Why fewer features can help or hurt
Unit ID: AMLA-M08-U00 Estimated active time: 25-40 minutes
Classroom explanation
This unit belongs to Feature Selection, Dimensionality, and Inspection. The practical focus is feature reduction, pipeline-safe selection, PCA, permutation importance, partial dependence, and ICE limits.
Start from the workflow you already know: define the problem, protect the split, build a baseline, compare honestly, and state limits. The new algorithm detail in this unit should help you make a better choice, not distract you from that workflow.
Fewer features can reduce noise, speed training, and simplify explanation. But removing features can also remove useful signal.
Why this matters
Algorithm names can sound more precise than they really are. A method is useful only when its assumptions, data needs, runtime cost, and explanation limits fit the decision.
In this unit, ask:
- What kind of evidence would make this method worth trying?

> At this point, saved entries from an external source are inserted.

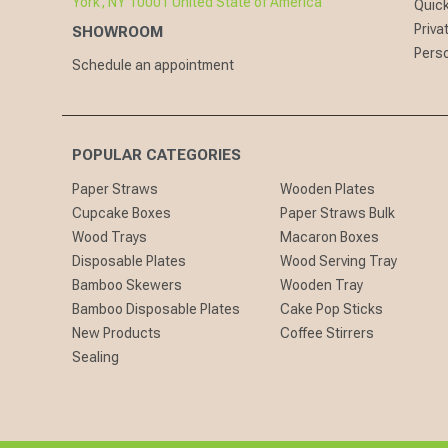
York, NY 10001 United State of America
Quick
Priva
SHOWROOM
Perso
Schedule an appointment
POPULAR CATEGORIES
Paper Straws
Wooden Plates
Cupcake Boxes
Paper Straws Bulk
Wood Trays
Macaron Boxes
Disposable Plates
Wood Serving Tray
Bamboo Skewers
Wooden Tray
Bamboo Disposable Plates
Cake Pop Sticks
New Products
Coffee Stirrers
Sealing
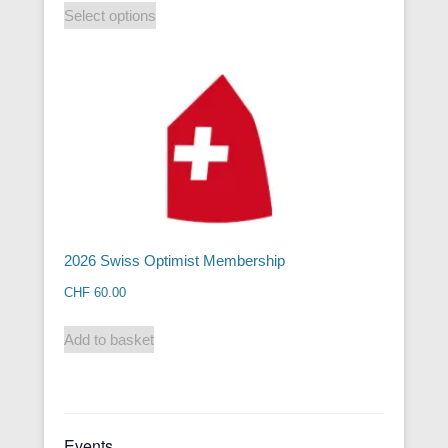
Select options
2026 Swiss Optimist Membership
CHF
60.00
Add to basket
Events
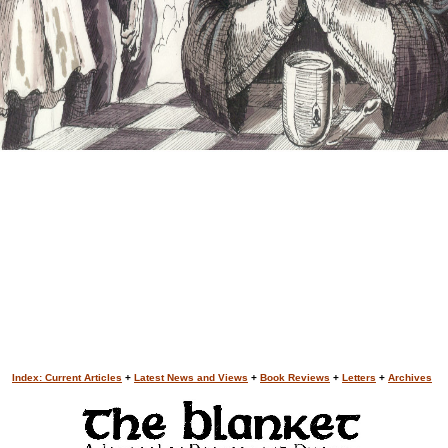
Index: Current Articles
+
Latest News and Views
+
Book Reviews
+
Letters
+
Archives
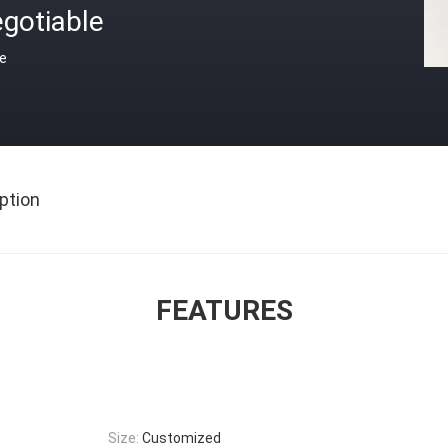
gotiable
ce
ption
FEATURES
Size:
Customized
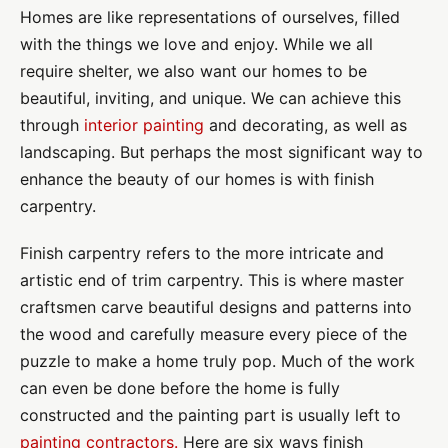
Homes are like representations of ourselves, filled
with the things we love and enjoy. While we all
require shelter, we also want our homes to be
beautiful, inviting, and unique. We can achieve this
through
interior painting
and decorating, as well as
landscaping. But perhaps the most significant way to
enhance the beauty of our homes is with finish
carpentry.
Finish carpentry refers to the more intricate and
artistic end of trim carpentry. This is where master
craftsmen carve beautiful designs and patterns into
the wood and carefully measure every piece of the
puzzle to make a home truly pop. Much of the work
can even be done before the home is fully
constructed and the painting part is usually left to
painting contractors.
Here are six ways finish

- What data shape would make it fragile?
- What simpler baseline must it beat?
- What limitation should appear in the final memo?
Worked example
Dropping weak activity fields may help a small model, but dropping quiz score could remove an important signal.
Use the synthetic learner-support dataset. Compare the module's candidate idea against the dummy baseline and the transparent rule baseline. The goal is not to crown a universal winner. The goal is to decide whether this method deserves a place in the candidate portfolio.
Common mistake
Do not remove features only because their individual relationship looks weak.
A second common mistake is to treat a stronger-sounding algorithm as automatically better. Avoid that by writing the candidate reason before looking at any score.
Practice
Pick one feature to keep and one to question, with reasons.
Add one line to your algorithm comparison report explaining how this unit changes your candidate list. Include one reason to try the method and one reason to delay or reject it.
Takeaway
Why fewer features can help or hurt is useful only when it improves the decision evidence enough to justify its extra assumptions, tuning, or complexity.